Das beweist nicht, dass ein bestimmtes System diskriminiert oder gegen Paritätsrecht verstößt. Es würde einen Weg schaffen, um zu untersuchen, ob automatisierte Prüfung den Zugang in verschiedenen Leistungskategorien unterschiedlich verändert. Teams bräuchten Nachweise über den tatsächlichen Betrieb, nicht nur Entwurfsdokumente.
Was weiterhin unklar ist
H.R. 10210 ist ein eingebrachter Gesetzentwurf. Ausschussprüfung, Änderungen, Abstimmungen, Inkrafttreten und Umsetzung können ausbleiben. Das im Text vorgesehene Wirksamkeitsdatum würde erst für Planjahre nach einer künftigen Inkrafttretensfrist gelten, nicht sofort. Der Entwurf legt auch keinen technischen Auditstandard, keine Aufbewahrungsfrist, keine Methode zur Modellvalidierung und keine Mindestprüfzeit fest.

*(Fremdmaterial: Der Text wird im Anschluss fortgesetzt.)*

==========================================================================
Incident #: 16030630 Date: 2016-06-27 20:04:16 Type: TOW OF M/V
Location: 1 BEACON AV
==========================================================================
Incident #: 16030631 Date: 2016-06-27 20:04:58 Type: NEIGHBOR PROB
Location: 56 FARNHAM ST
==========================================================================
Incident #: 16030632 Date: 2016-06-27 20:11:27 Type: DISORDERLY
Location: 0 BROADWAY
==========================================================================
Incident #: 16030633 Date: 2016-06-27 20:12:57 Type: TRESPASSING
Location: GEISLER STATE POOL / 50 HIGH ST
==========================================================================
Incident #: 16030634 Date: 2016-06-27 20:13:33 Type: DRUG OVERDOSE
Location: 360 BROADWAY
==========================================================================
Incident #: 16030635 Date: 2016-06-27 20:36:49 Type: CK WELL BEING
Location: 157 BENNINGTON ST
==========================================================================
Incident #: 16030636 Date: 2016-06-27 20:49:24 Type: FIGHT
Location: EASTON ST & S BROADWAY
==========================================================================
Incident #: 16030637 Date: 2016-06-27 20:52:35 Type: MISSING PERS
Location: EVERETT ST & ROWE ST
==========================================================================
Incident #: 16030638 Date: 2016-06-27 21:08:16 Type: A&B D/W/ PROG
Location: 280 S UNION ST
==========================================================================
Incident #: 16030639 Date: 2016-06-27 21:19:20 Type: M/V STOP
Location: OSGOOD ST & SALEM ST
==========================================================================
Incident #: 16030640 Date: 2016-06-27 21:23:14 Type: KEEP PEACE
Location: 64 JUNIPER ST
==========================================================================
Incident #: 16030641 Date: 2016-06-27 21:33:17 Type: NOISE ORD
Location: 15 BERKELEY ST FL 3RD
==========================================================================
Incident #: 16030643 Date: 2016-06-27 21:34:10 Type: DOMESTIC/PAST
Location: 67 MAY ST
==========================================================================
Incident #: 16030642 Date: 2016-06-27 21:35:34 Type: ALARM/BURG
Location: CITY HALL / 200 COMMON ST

Die unabhängige Berichterstattung der Washington Post bestätigt die parteiübergreifende Einbringung sowie die wichtigsten Vorschriften zu menschlicher Prüfung und Offenlegung. Sie nennt auch eine wesentliche Grenze: Eine medizinische Fachkraft im Ablauf ist nicht automatisch ein wirksamer Schutz, wenn Zeit, Informationen oder die Freiheit fehlen, eine automatisierte Empfehlung infrage zu stellen.
Maetra-Analyse
Die wichtigste Lehre ist der Unterschied zwischen einem benannten Menschen und einer verantwortlichen Entscheidung. Organisationen können diesen Unterschied schon heute testen. Wählen Sie einen Ablauf für nachteilige Entscheidungen und erfassen Sie jedes System, das ihn beeinflusst. Dokumentieren Sie, welche Fakten die prüfende Person erreicht, was das System empfiehlt, welche Richtlinie gilt, ob ein Widerspruch möglich ist und welche Nachweise bei einem Einspruch bestehen bleiben.

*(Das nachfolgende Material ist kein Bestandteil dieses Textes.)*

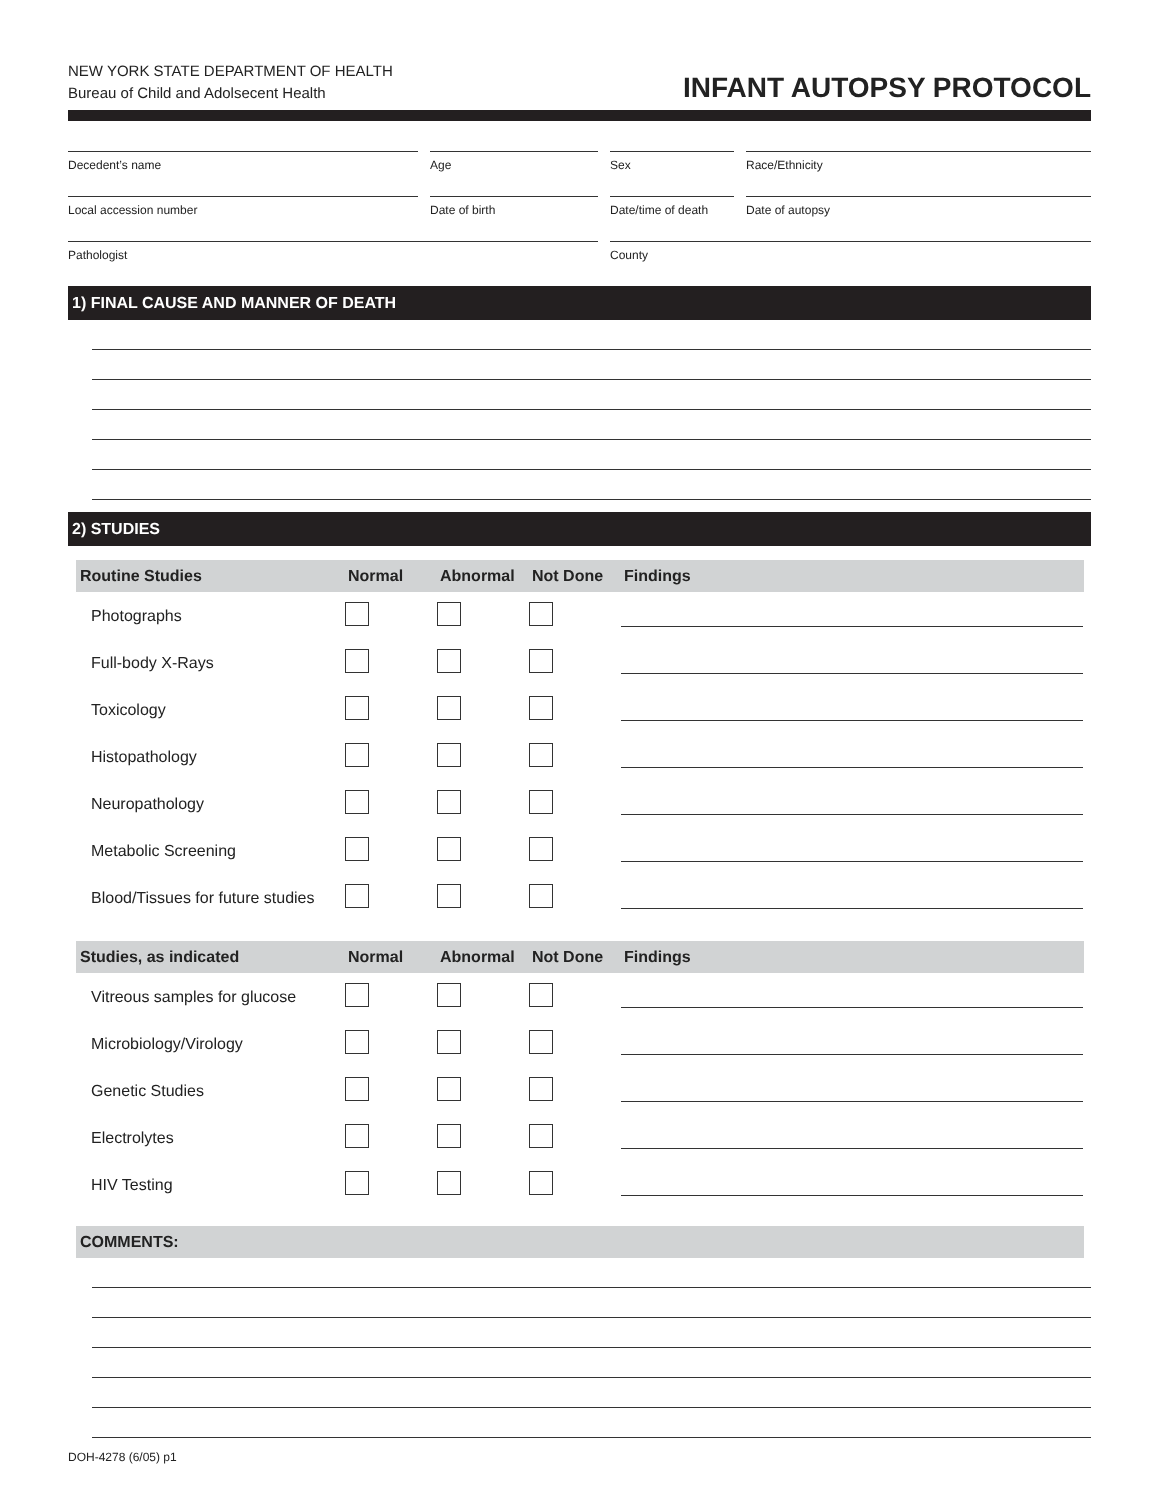NEW YORK STATE DEPARTMENT OF HEALTH
Bureau of Child and Adolsecent Health
INFANT AUTOPSY PROTOCOL
Decedent’s name
Age
Sex
Race/Ethnicity
Local accession number
Date of birth
Date/time of death
Date of autopsy
Pathologist
County
1) FINAL CAUSE AND MANNER OF DEATH
2) STUDIES
| Routine Studies | Normal | Abnormal | Not Done | Findings |
| --- | --- | --- | --- | --- |
| Photographs | | | | |
| Full-body X-Rays | | | | |
| Toxicology | | | | |
| Histopathology | | | | |
| Neuropathology | | | | |
| Metabolic Screening | | | | |
| Blood/Tissues for future studies | | | | |
| Studies, as indicated | Normal | Abnormal | Not Done | Findings |
| --- | --- | --- | --- | --- |
| Vitreous samples for glucose | | | | |
| Microbiology/Virology | | | | |
| Genetic Studies | | | | |
| Electrolytes | | | | |
| HIV Testing | | | | |
| COMMENTS: |
| --- |
DOH-4278 (6/05) p1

Testen Sie den Ablauf anschließend mit einem Fall, in dem die Modellausgabe verworfen werden sollte. Wenn die prüfende Person den relevanten Kontext nicht sehen, eine Abweichung nicht erklären oder die Entscheidungsgrundlage nicht bewahren kann, ist der menschliche Kontrollpunkt noch keine zuverlässige Kontrolle.

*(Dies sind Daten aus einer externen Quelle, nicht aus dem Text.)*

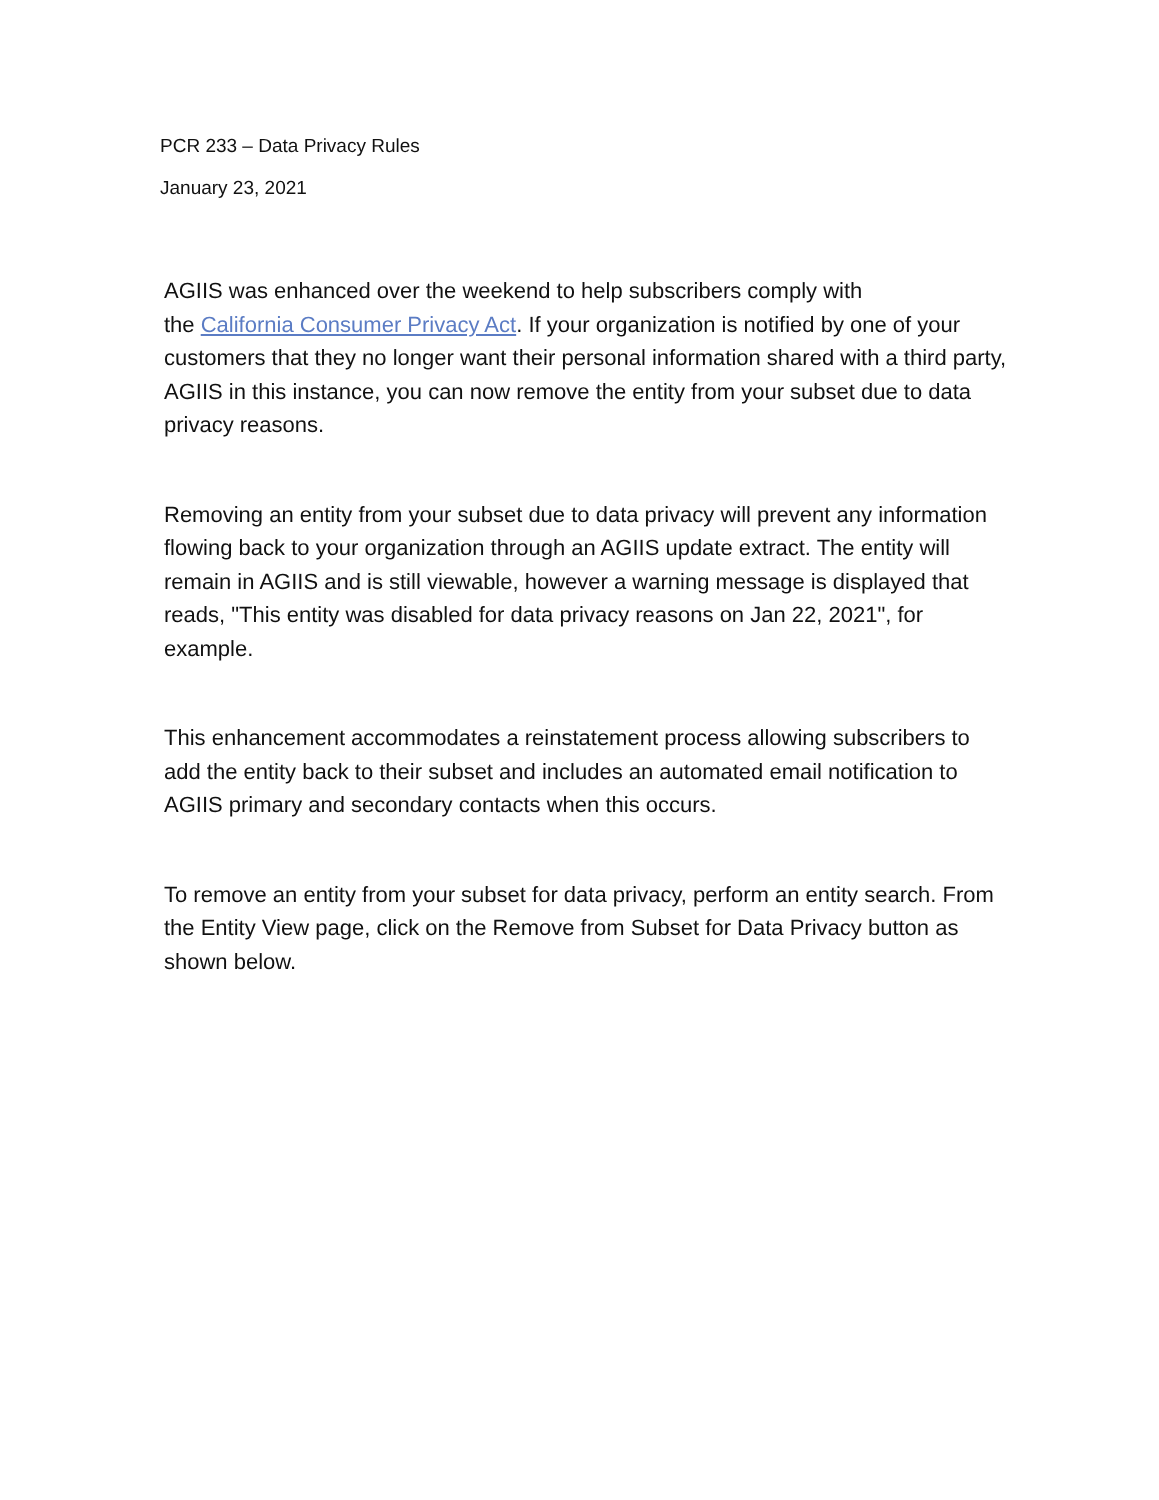PCR 233 – Data Privacy Rules
January 23, 2021
AGIIS was enhanced over the weekend to help subscribers comply with
the California Consumer Privacy Act. If your organization is notified by one of your customers that they no longer want their personal information shared with a third party, AGIIS in this instance, you can now remove the entity from your subset due to data privacy reasons.
Removing an entity from your subset due to data privacy will prevent any information flowing back to your organization through an AGIIS update extract. The entity will remain in AGIIS and is still viewable, however a warning message is displayed that reads, "This entity was disabled for data privacy reasons on Jan 22, 2021", for example.
This enhancement accommodates a reinstatement process allowing subscribers to add the entity back to their subset and includes an automated email notification to AGIIS primary and secondary contacts when this occurs.
To remove an entity from your subset for data privacy, perform an entity search. From the Entity View page, click on the Remove from Subset for Data Privacy button as shown below.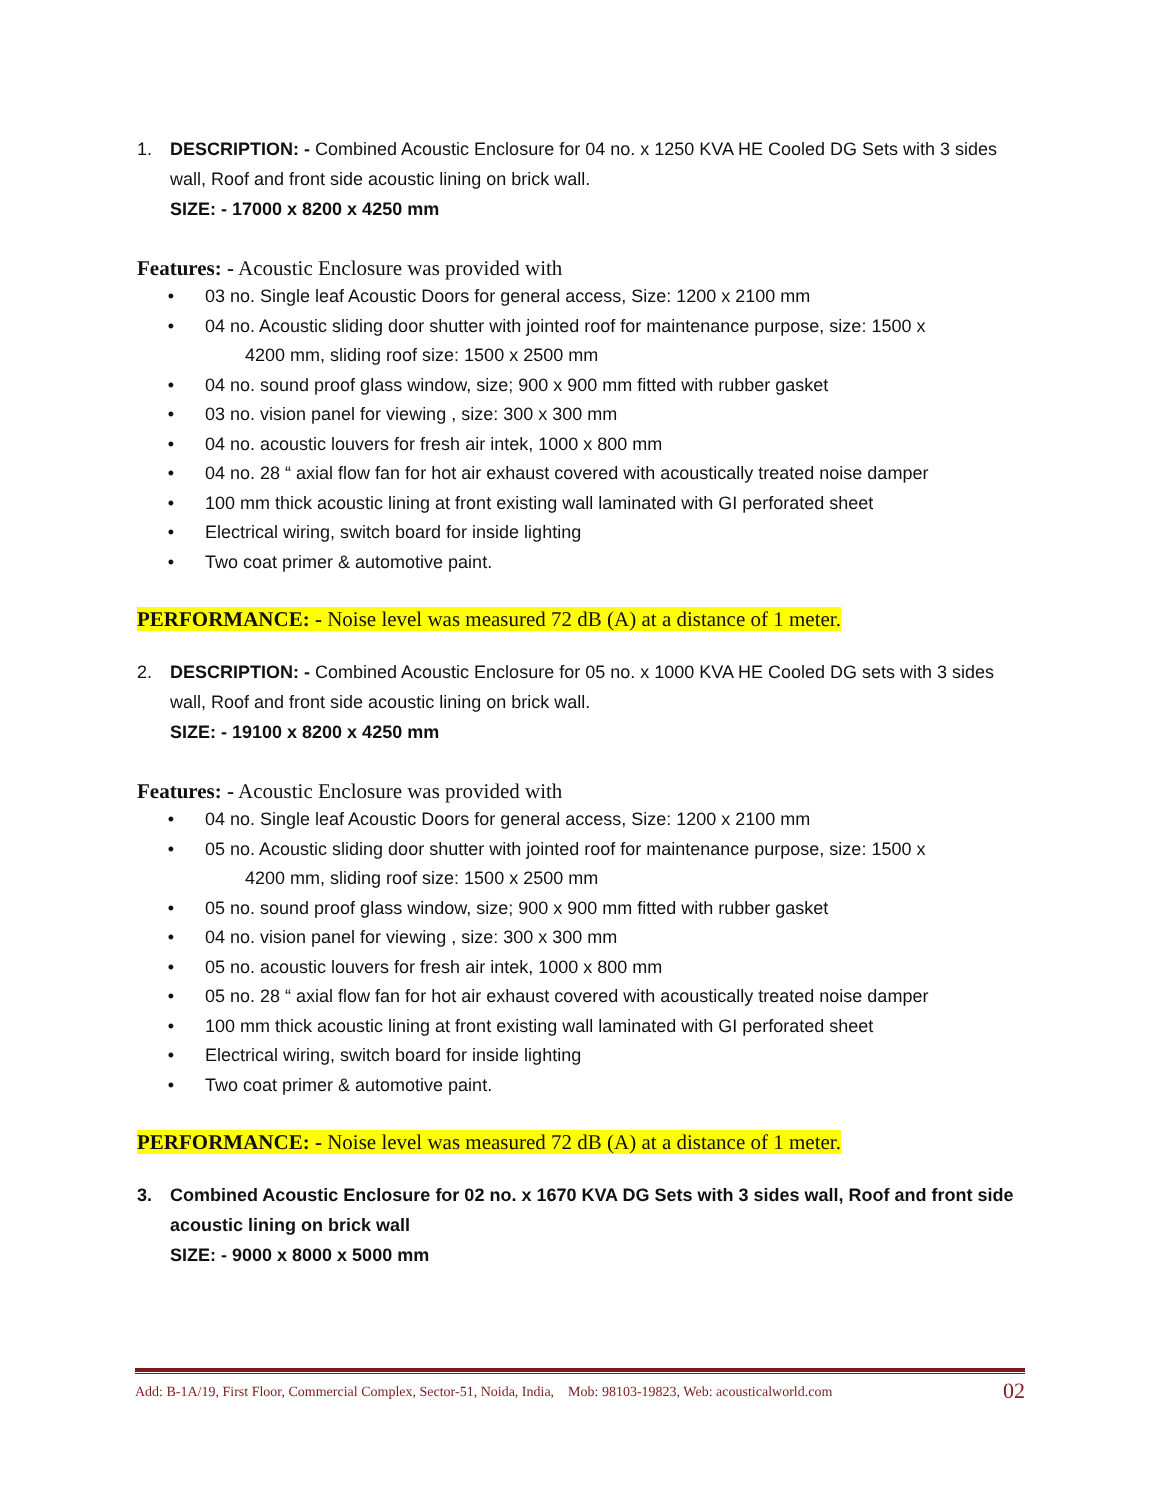1. DESCRIPTION: - Combined Acoustic Enclosure for 04 no. x 1250 KVA HE Cooled DG Sets with 3 sides wall, Roof and front side acoustic lining on brick wall.
SIZE: - 17000 x 8200 x 4250 mm
Features: - Acoustic Enclosure was provided with
• 03 no. Single leaf Acoustic Doors for general access, Size: 1200 x 2100 mm
• 04 no. Acoustic sliding door shutter with jointed roof for maintenance purpose, size: 1500 x
4200 mm, sliding roof size: 1500 x 2500 mm
• 04 no. sound proof glass window, size; 900 x 900 mm fitted with rubber gasket
• 03 no. vision panel for viewing , size: 300 x 300 mm
• 04 no. acoustic louvers for fresh air intek, 1000 x 800 mm
• 04 no. 28 “ axial flow fan for hot air exhaust covered with acoustically treated noise damper
• 100 mm thick acoustic lining at front existing wall laminated with GI perforated sheet
• Electrical wiring, switch board for inside lighting
• Two coat primer & automotive paint.
PERFORMANCE: - Noise level was measured 72 dB (A) at a distance of 1 meter.
2. DESCRIPTION: - Combined Acoustic Enclosure for 05 no. x 1000 KVA HE Cooled DG sets with 3 sides wall, Roof and front side acoustic lining on brick wall.
SIZE: - 19100 x 8200 x 4250 mm
Features: - Acoustic Enclosure was provided with
• 04 no. Single leaf Acoustic Doors for general access, Size: 1200 x 2100 mm
• 05 no. Acoustic sliding door shutter with jointed roof for maintenance purpose, size: 1500 x
4200 mm, sliding roof size: 1500 x 2500 mm
• 05 no. sound proof glass window, size; 900 x 900 mm fitted with rubber gasket
• 04 no. vision panel for viewing , size: 300 x 300 mm
• 05 no. acoustic louvers for fresh air intek, 1000 x 800 mm
• 05 no. 28 “ axial flow fan for hot air exhaust covered with acoustically treated noise damper
• 100 mm thick acoustic lining at front existing wall laminated with GI perforated sheet
• Electrical wiring, switch board for inside lighting
• Two coat primer & automotive paint.
PERFORMANCE: - Noise level was measured 72 dB (A) at a distance of 1 meter.
3. Combined Acoustic Enclosure for 02 no. x 1670 KVA DG Sets with 3 sides wall, Roof and front side acoustic lining on brick wall
SIZE: - 9000 x 8000 x 5000 mm
Add: B-1A/19, First Floor, Commercial Complex, Sector-51, Noida, India, Mob: 98103-19823, Web: acousticalworld.com 02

Der vorgeschlagene Act verbietet KI nicht im Krankenversicherungsbetrieb. Er formuliert einen engeren Grundsatz: Wenn klinisches Urteil über Zugang zur Versorgung entscheidet, darf Unterstützung automatisiert sein, doch Verantwortung, Offenlegung und Entscheidungsnachweis sollten menschlich und prüfbar bleiben.